--- BEGIN ---
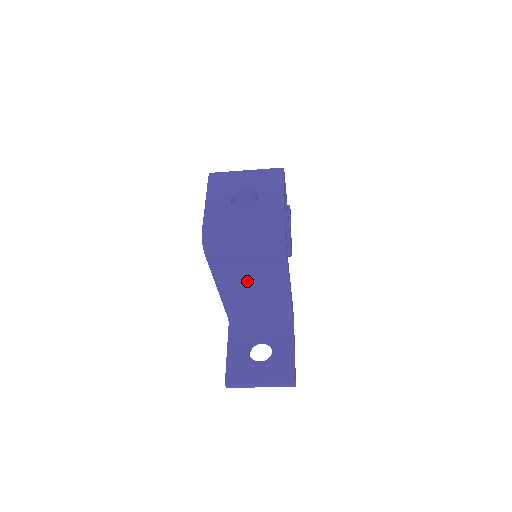
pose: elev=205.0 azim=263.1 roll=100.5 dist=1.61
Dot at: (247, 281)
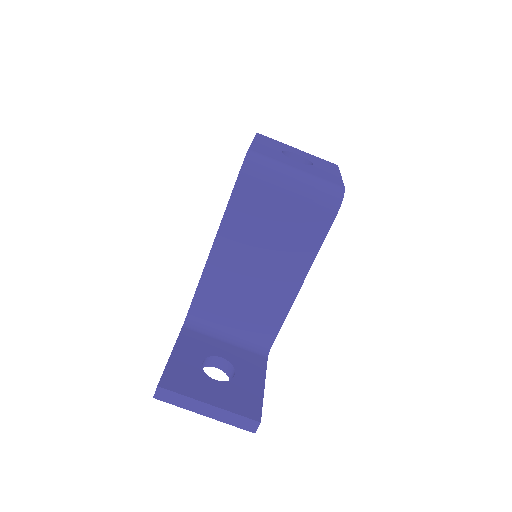
Dot at: (256, 253)
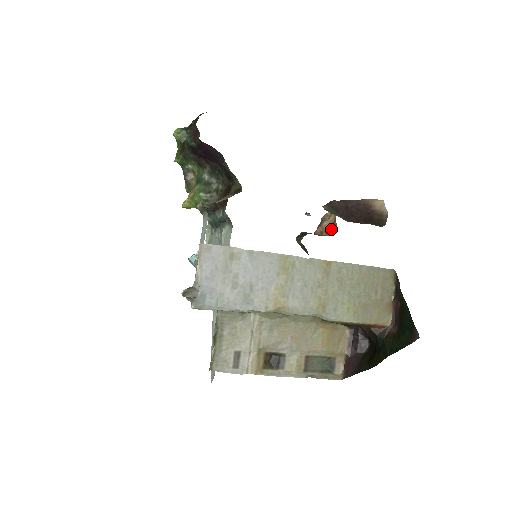
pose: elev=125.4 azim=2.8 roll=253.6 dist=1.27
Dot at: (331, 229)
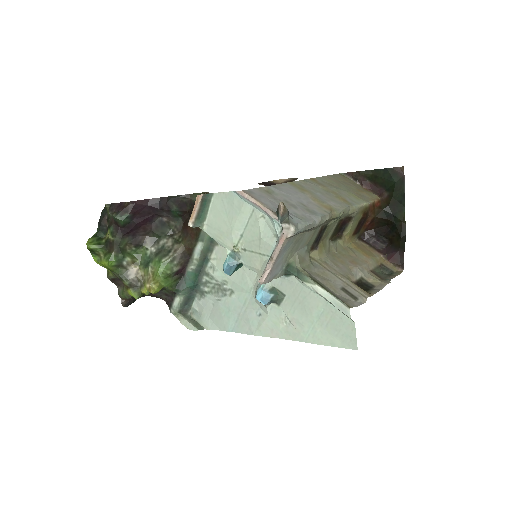
Dot at: occluded
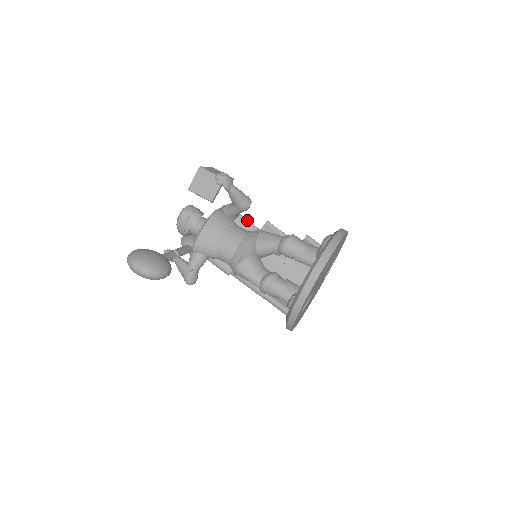
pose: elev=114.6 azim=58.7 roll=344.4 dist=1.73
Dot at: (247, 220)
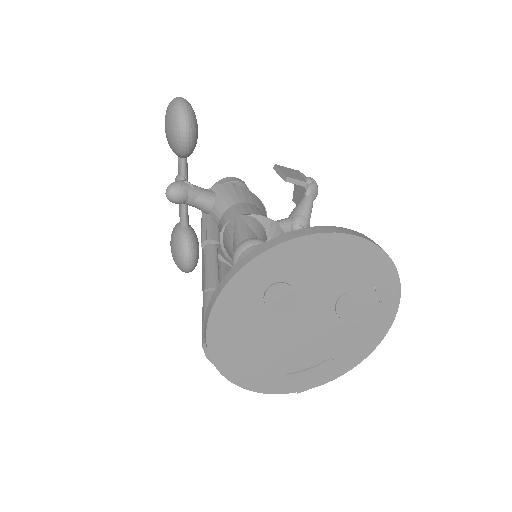
Dot at: occluded
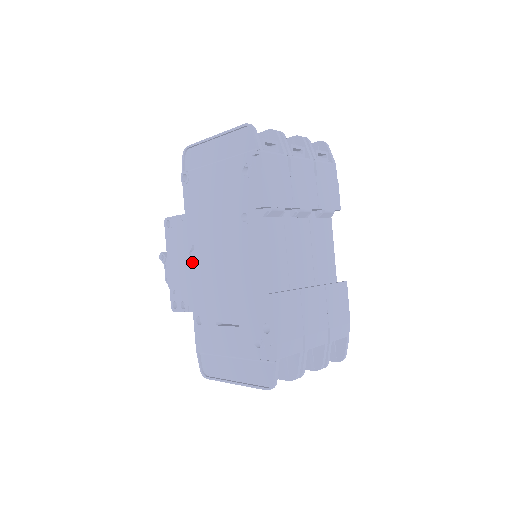
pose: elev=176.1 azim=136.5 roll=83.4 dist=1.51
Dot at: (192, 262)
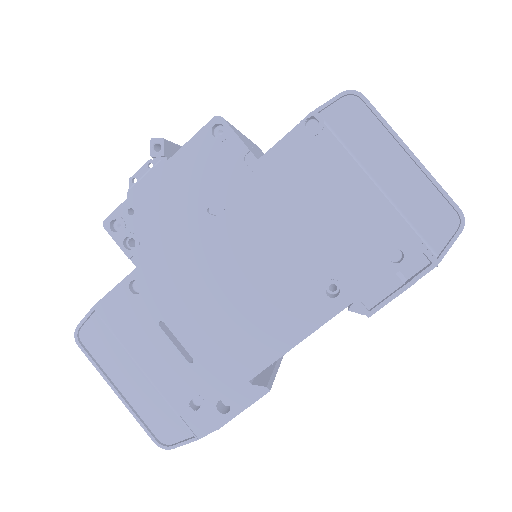
Dot at: (202, 224)
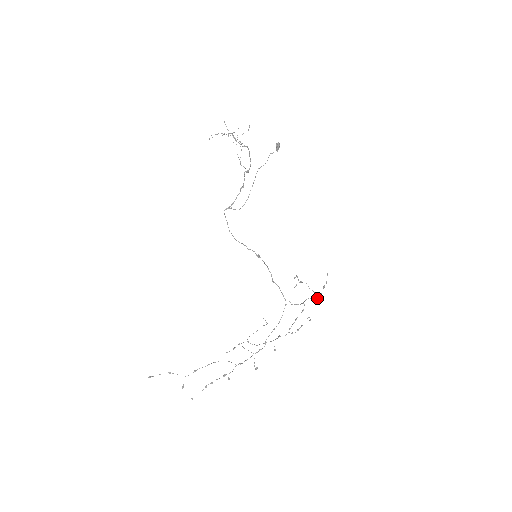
--- END ---
__Set problem__
Pull out every line in the rows that contains the string "roll", and copy each one in full.

__Expected answer__
pose: elev=205.0 azim=263.1 roll=100.5 dist=1.61
pose: elev=125.4 azim=2.8 roll=253.6 dist=1.27
pose: elev=114.6 azim=58.7 roll=344.4 dist=1.73
pose: elev=176.1 azim=136.5 roll=83.4 dist=1.51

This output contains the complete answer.